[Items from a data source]
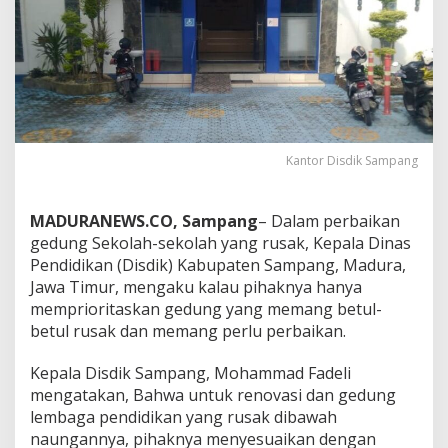
Kantor Disdik Sampang
MADURANEWS.CO, Sampang
– Dalam perbaikan
gedung Sekolah-sekolah yang rusak, Kepala Dinas
Pendidikan (Disdik) Kabupaten Sampang, Madura,
Jawa Timur, mengaku kalau pihaknya hanya
memprioritaskan gedung yang memang betul-
betul rusak dan memang perlu perbaikan.
Kepala Disdik Sampang, Mohammad Fadeli
mengatakan, Bahwa untuk renovasi dan gedung
lembaga pendidikan yang rusak dibawah
naungannya, pihaknya menyesuaikan dengan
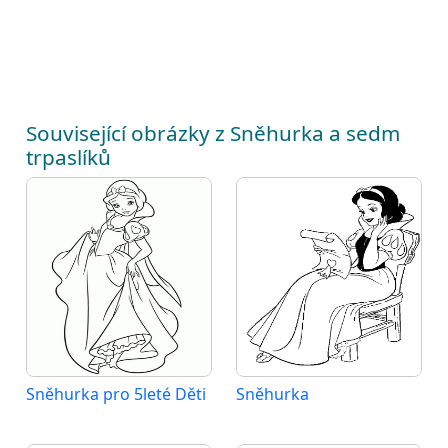
Související obrázky z Sněhurka a sedm
trpaslíků
Sněhurka pro 5leté Děti
Sněhurka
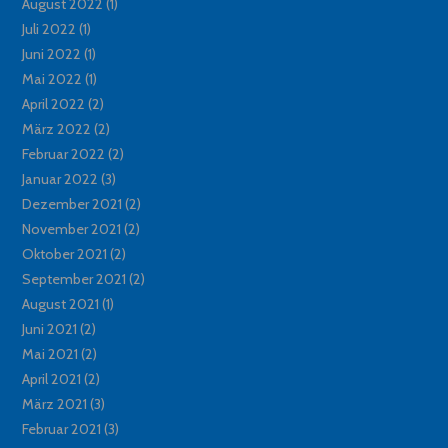
August 2022
(1)
Juli 2022
(1)
Juni 2022
(1)
Mai 2022
(1)
April 2022
(2)
März 2022
(2)
Februar 2022
(2)
Januar 2022
(3)
Dezember 2021
(2)
November 2021
(2)
Oktober 2021
(2)
September 2021
(2)
August 2021
(1)
Juni 2021
(2)
Mai 2021
(2)
April 2021
(2)
März 2021
(3)
Februar 2021
(3)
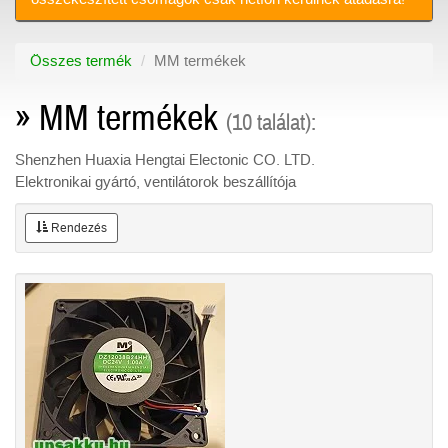
Összes termék
MM termékek
» MM termékek
(10 találat):
Shenzhen Huaxia Hengtai Electonic CO. LTD.
Elektronikai gyártó, ventilátorok beszállítója
Rendezés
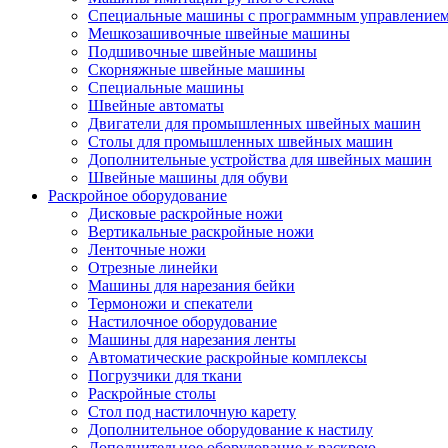
Специальные машины с программным управление
Мешкозашивочные швейные машины
Подшивочные швейные машины
Скорняжные швейные машины
Специальные машины
Швейные автоматы
Двигатели для промышленных швейных машин
Столы для промышленных швейных машин
Дополнительные устройства для швейных машин
Швейные машины для обуви
Раскройное оборудование
Дисковые раскройные ножи
Вертикальные раскройные ножи
Ленточные ножи
Отрезные линейки
Машины для нарезания бейки
Термоножи и спекатели
Настилочное оборудование
Машины для нарезания ленты
Автоматические раскройные комплексы
Погрузчики для ткани
Раскройные столы
Стол под настилочную карету
Дополнительное оборудование к настилу
Дополнительное оборудование к раскрою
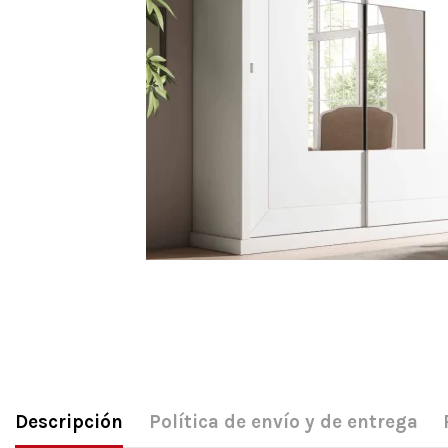
Descripción
Política de envío y de entrega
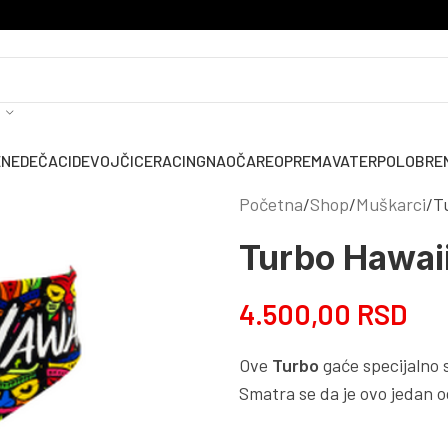
ENE
DEČACI
DEVOJČICE
RACING
NAOČARE
OPREMA
VATERPOLO
BRE
Početna
Shop
Muškarci
T
Turbo Hawaii
4.500,00
RSD
Ove
Turbo
gaće specijalno s
Smatra se da je ovo jedan od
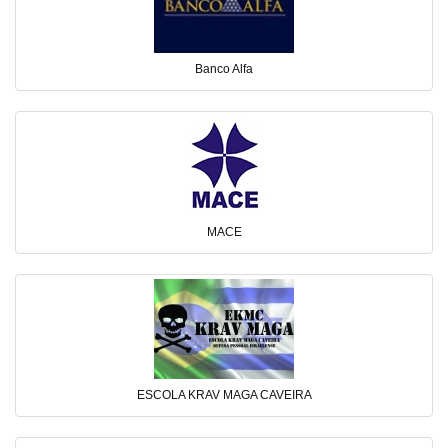
Banco Alfa
MACE
ESCOLA KRAV MAGA CAVEIRA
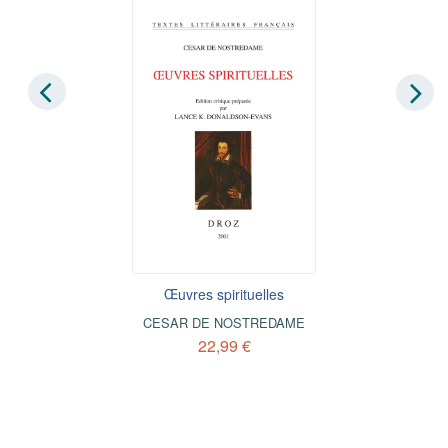
Œuvres spirituelles
CESAR DE NOSTREDAME
22,99 €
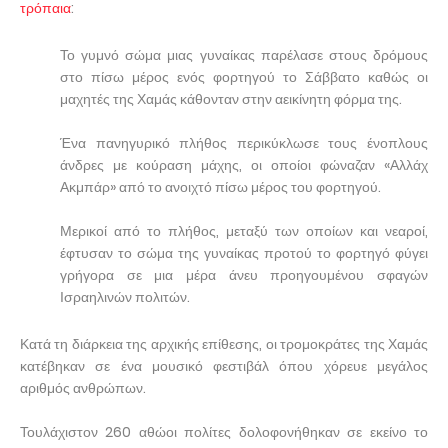
τρόπαια
:
Το γυμνό σώμα μιας γυναίκας παρέλασε στους δρόμους
στο πίσω μέρος ενός φορτηγού το Σάββατο καθώς οι
μαχητές της Χαμάς κάθονταν στην αεικίνητη φόρμα της.
Ένα πανηγυρικό πλήθος περικύκλωσε τους ένοπλους
άνδρες με κούραση μάχης, οι οποίοι φώναζαν «Αλλάχ
Ακμπάρ» από το ανοιχτό πίσω μέρος του φορτηγού.
Μερικοί από το πλήθος, μεταξύ των οποίων και νεαροί,
έφτυσαν το σώμα της γυναίκας προτού το φορτηγό φύγει
γρήγορα σε μια μέρα άνευ προηγουμένου σφαγών
Ισραηλινών πολιτών.
Κατά τη διάρκεια της αρχικής επίθεσης, οι τρομοκράτες της Χαμάς
κατέβηκαν σε ένα μουσικό φεστιβάλ όπου χόρευε μεγάλος
αριθμός ανθρώπων.
Τουλάχιστον 260 αθώοι πολίτες δολοφονήθηκαν σε εκείνο το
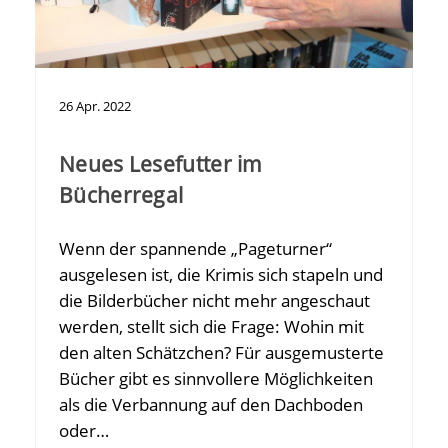
26
Apr.
2022
Neues Lesefutter im
Bücherregal
Wenn der spannende „Pageturner“
ausgelesen ist, die Krimis sich stapeln und
die Bilderbücher nicht mehr angeschaut
werden, stellt sich die Frage: Wohin mit
den alten Schätzchen? Für ausgemusterte
Bücher gibt es sinnvollere Möglichkeiten
als die Verbannung auf den Dachboden
oder…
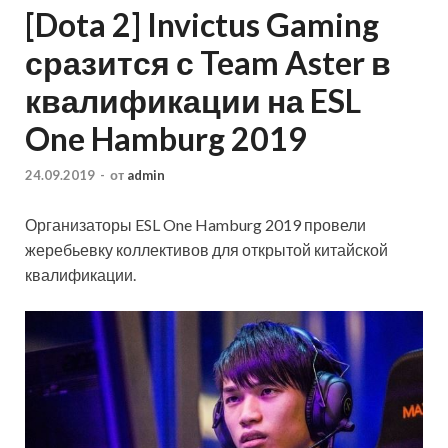
[Dota 2] Invictus Gaming
сразится с Team Aster в
квалификации на ESL
One Hamburg 2019
24.09.2019
-
от
admin
Организаторы ESL One Hamburg 2019 провели
жеребьевку коллективов для открытой китайской
квалификации.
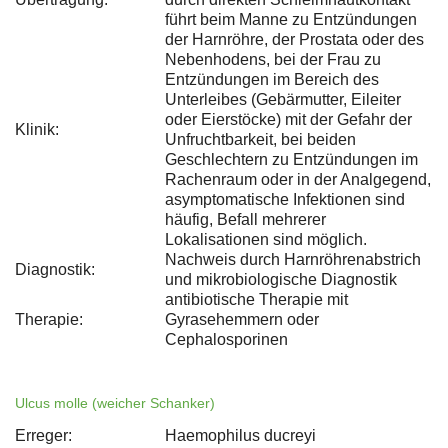
führt beim Manne zu Entzündungen
der Harnröhre, der Prostata oder des
Nebenhodens, bei der Frau zu
Entzündungen im Bereich des
Unterleibes (Gebärmutter, Eileiter
oder Eierstöcke) mit der Gefahr der
Klinik:
Unfruchtbarkeit, bei beiden
Geschlechtern zu Entzündungen im
Rachenraum oder in der Analgegend,
asymptomatische Infektionen sind
häufig, Befall mehrerer
Lokalisationen sind möglich.
Nachweis durch Harnröhrenabstrich
Diagnostik:
und mikrobiologische Diagnostik
antibiotische Therapie mit
Therapie:
Gyrasehemmern oder
Cephalosporinen
Ulcus molle (weicher Schanker)
Erreger:
Haemophilus ducreyi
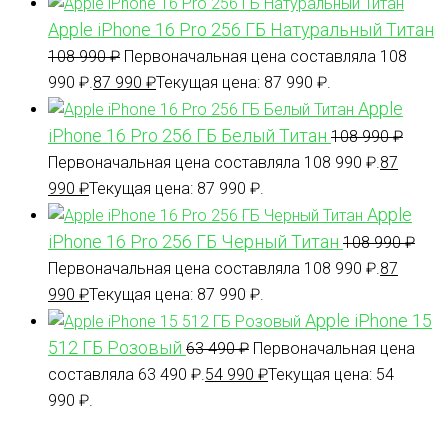
Apple iPhone 16 Pro 256 ГБ Натуральный Титан
108 990
₽
Первоначальная цена составляла 108
990 ₽.
87 990
₽
Текущая цена: 87 990 ₽.
Apple
iPhone 16 Pro 256 ГБ Белый Титан
108 990
₽
Первоначальная цена составляла 108 990 ₽.
87
990
₽
Текущая цена: 87 990 ₽.
Apple
iPhone 16 Pro 256 ГБ Черный Титан
108 990
₽
Первоначальная цена составляла 108 990 ₽.
87
990
₽
Текущая цена: 87 990 ₽.
Apple iPhone 15
512 ГБ Розовый
63 490
₽
Первоначальная цена
составляла 63 490 ₽.
54 990
₽
Текущая цена: 54
990 ₽.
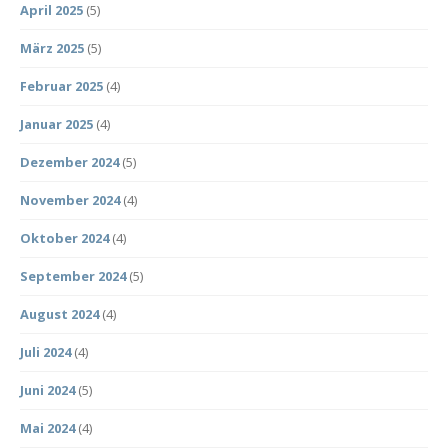
April 2025
(5)
März 2025
(5)
Februar 2025
(4)
Januar 2025
(4)
Dezember 2024
(5)
November 2024
(4)
Oktober 2024
(4)
September 2024
(5)
August 2024
(4)
Juli 2024
(4)
Juni 2024
(5)
Mai 2024
(4)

» **REQUIRED ACTION**
Lines containing the word "промышленных" are to be pulled from the records and copied.

» **RESPONSE TO THIS TASK**
Двигатели для промышленных швейных машин
Столы для промышленных швейных машин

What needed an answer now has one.